By Megan Stouffer, New England Botanic Garden Staff
July 2023
As July rolls around, the phrase ‘Plastic Free July’ may once again surface as a popular topic across news outlets, social media, and social circles. Plastic Free July—a month when individuals and organizations challenge themselves to reduce plastic use—attempts to make limiting reliance on plastics fun and enjoyable while, hopefully, creating habits that remove plastics from everyday use altogether.
Millions around the world get involved in the challenge by swapping their disposable coffee cups for travel mugs, bringing reusable utensils instead of using disposable ones, and taking their own bags to grocery stores, forgoing the plastic ones. While the campaign, spearheaded by the Plastic Free Foundation, originated in 2011, the problem of plastic use has been discussed for decades. Each year, the world produces over 400 million tons of plastic waste. Of that waste, more than 40% is single-use and a resounding 79% will sit in landfills or the natural environment. Only 9% of all plastic ever created has been recycled. And if this weren’t bad enough, plastic production requires petroleum, a fossil fuel that accelerates climate change.

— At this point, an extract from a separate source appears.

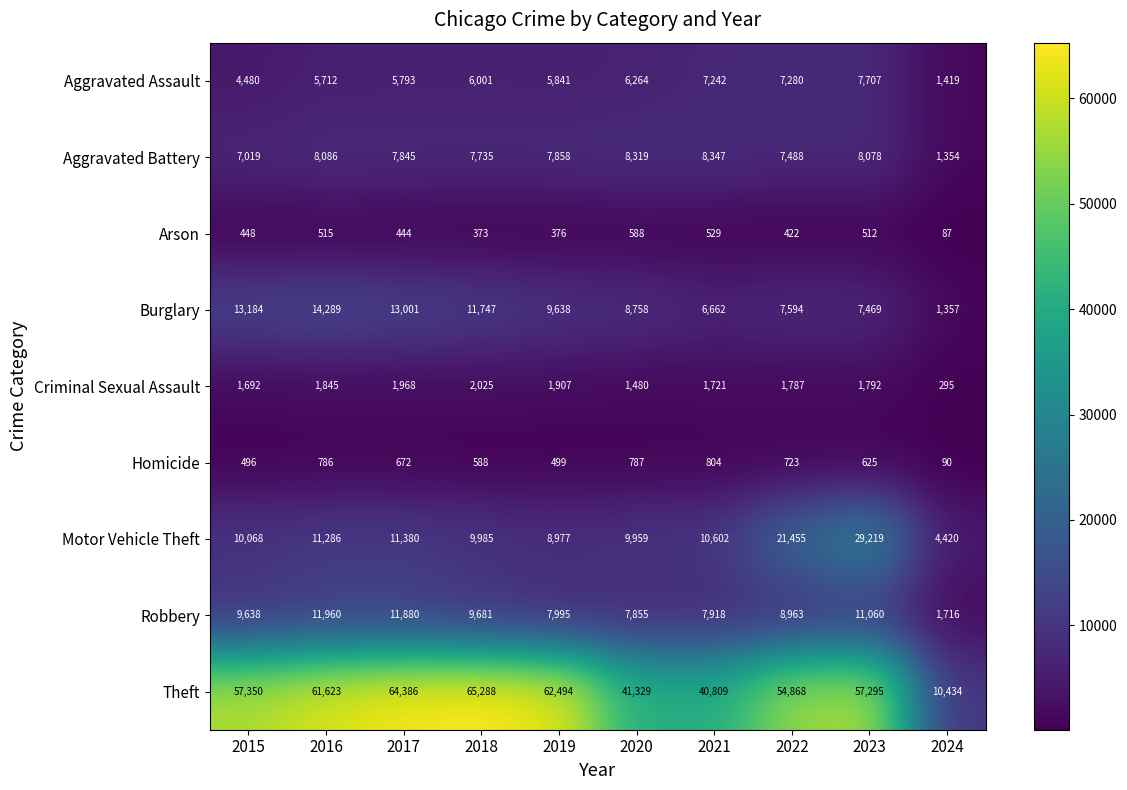

What is the difference between the maximum and minimum values in the Homicide series?

714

New England Botanic Garden strives to do its part in the fight to curb greenhouse gas emissions and better steward the environment, but plastics present one of the biggest challenges to our sustainability efforts. Items such as plant pots and other packaging materials are not easily recyclable, nor do they come with easily available plastic-free alternatives. For our horticulture team, the alternatives they test largely fail to meet their needs. Biodegradable plant pots, for example, often fall apart in the greenhouse before the sprouted plants can be transferred into garden beds.
We aren’t without success. The Garden has removed all plastic bottles from the grounds, prompting guests and staff alike to bring their own bottles. (Around the world, almost a million plastic water bottles are sold each minute.) The café uses biodegradable utensils and dishware. The Garden Shop has also removed plastic bags from their inventory. And the horticulture team does their best in reusing plastic pots, often collecting and donating them to local garden clubs, in order to decrease the amount that ends up in the trash. However, all this work still falls short when individual users, rather than producers, carry the most responsibility for where plastics end up.
The current system of plastics is a broken one. Currently, not everyone has equal access, opportunity, and resources to choose options that are more sustainable or plastic free. It will take all of us to continue the conversation and push for the development of better alternatives to plastic, as well as more sustainable development opportunities within our cities and communities and policies in government. This Plastic Free July, we hope you’ll learn more about the complex problem of plastics.
Megan Stouffer is the Digital Marketing Coordinator at New England Botanic Garden at Tower Hill located in Boylston, MA. She has been with the organization since 2021 and primarily works on the Garden’s social media and email marketing content. Megan earned her BS in Public Relations at Slippery Rock University and is finishing her MS in Environmental Studies and Sustainability at Unity Environmental University. Her professional interests include climate change communication, environmental interpretation, and inclusive storytelling.